Bibliographies are created using software tools, and even basic word processing software automates the process of inserting footnotes and applying formal style standards. On the up side students can spend more time on reading and thinking about the content of their essays, rather than on the form. On the down side, dependency on electronics to provide form leave the student with little understanding of how it is done or why form is important. Some of my former colleagues would argue that this dependency causes lack of investment and ultimate lack of knowledge among users.

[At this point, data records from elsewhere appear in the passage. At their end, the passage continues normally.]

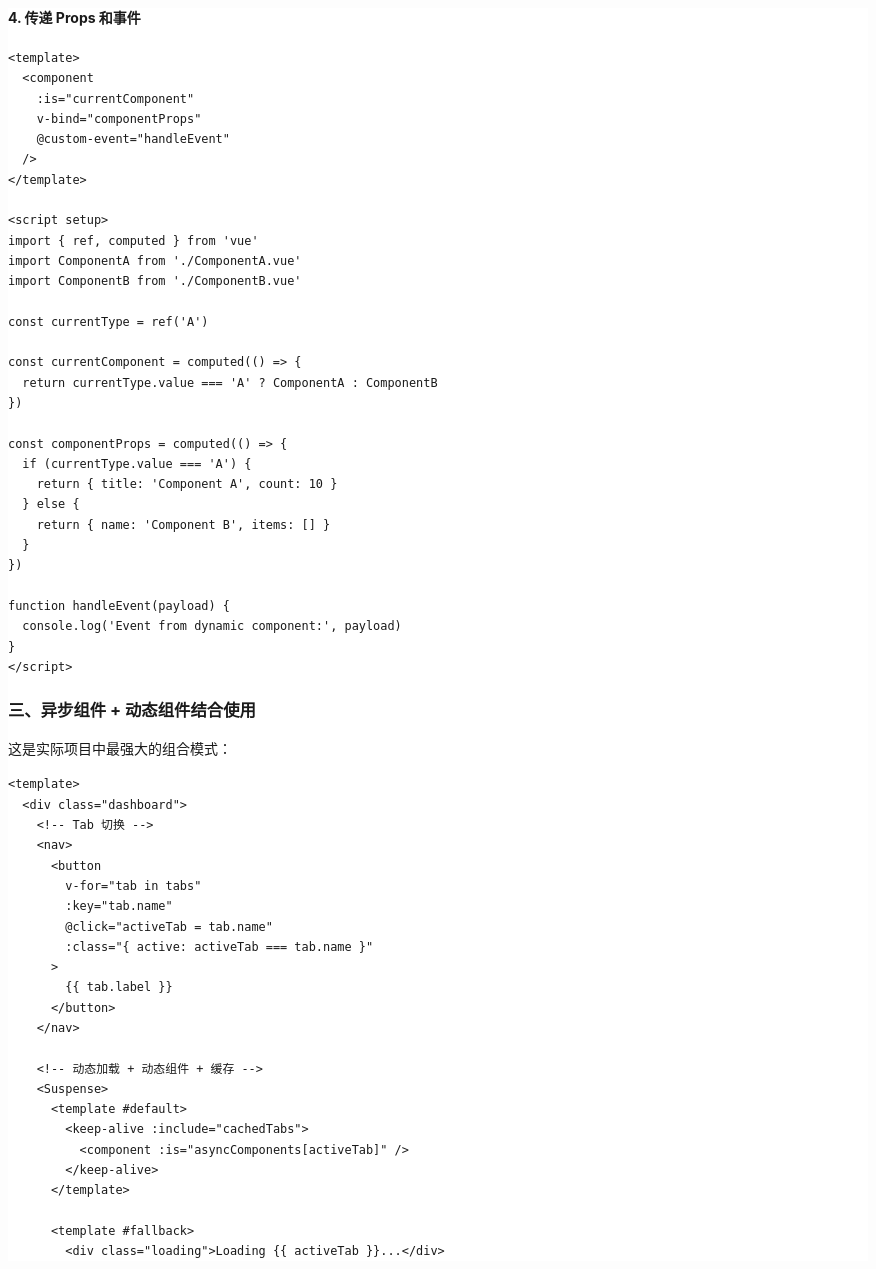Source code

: #### 4. 传递 Props 和事件

```vue
<template>
  <component
    :is="currentComponent"
    v-bind="componentProps"
    @custom-event="handleEvent"
  />
</template>

<script setup>
import { ref, computed } from 'vue'
import ComponentA from './ComponentA.vue'
import ComponentB from './ComponentB.vue'

const currentType = ref('A')

const currentComponent = computed(() => {
  return currentType.value === 'A' ? ComponentA : ComponentB
})

const componentProps = computed(() => {
  if (currentType.value === 'A') {
    return { title: 'Component A', count: 10 }
  } else {
    return { name: 'Component B', items: [] }
  }
})

function handleEvent(payload) {
  console.log('Event from dynamic component:', payload)
}
</script>
```

### 三、异步组件 + 动态组件结合使用

这是实际项目中最强大的组合模式：

```vue
<template>
  <div class="dashboard">
    <!-- Tab 切换 -->
    <nav>
      <button
        v-for="tab in tabs"
        :key="tab.name"
        @click="activeTab = tab.name"
        :class="{ active: activeTab === tab.name }"
      >
        {{ tab.label }}
      </button>
    </nav>

    <!-- 动态加载 + 动态组件 + 缓存 -->
    <Suspense>
      <template #default>
        <keep-alive :include="cachedTabs">
          <component :is="asyncComponents[activeTab]" />
        </keep-alive>
      </template>

      <template #fallback>
        <div class="loading">Loading {{ activeTab }}...</div>
```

Perhaps a simpler illustration of this conundrum is the switch from pen to keyboard. Using a pen mainly requires penmanship,  a skill which was taught in grade school in the 1960s.  Many have argued that penmanship has become obsolete in favour of keyboard skills. Some students don’t use writing or printing because everything they do is on digital keyboards. Is it lamentable that the skill of penmanship (being able to draw letters correctly) seems to be disappearing? Or is it just that the skill, like that of trimming a quill pen, is being discarded because it is no longer needed? How will education change when keyboard skills are no longer necessary because brain implants will allow us to transmit thoughts?

If we accept that digital history is inevitable, and that it is making profound changes in the way we think about, research and share history, we must also accept our own role in shaping the way information is managed, stored, arranged and used. We must also realize that we can contribute in dealing with the challenges of information management only so long as we recognize what those are, and this course will help us explore these challenges.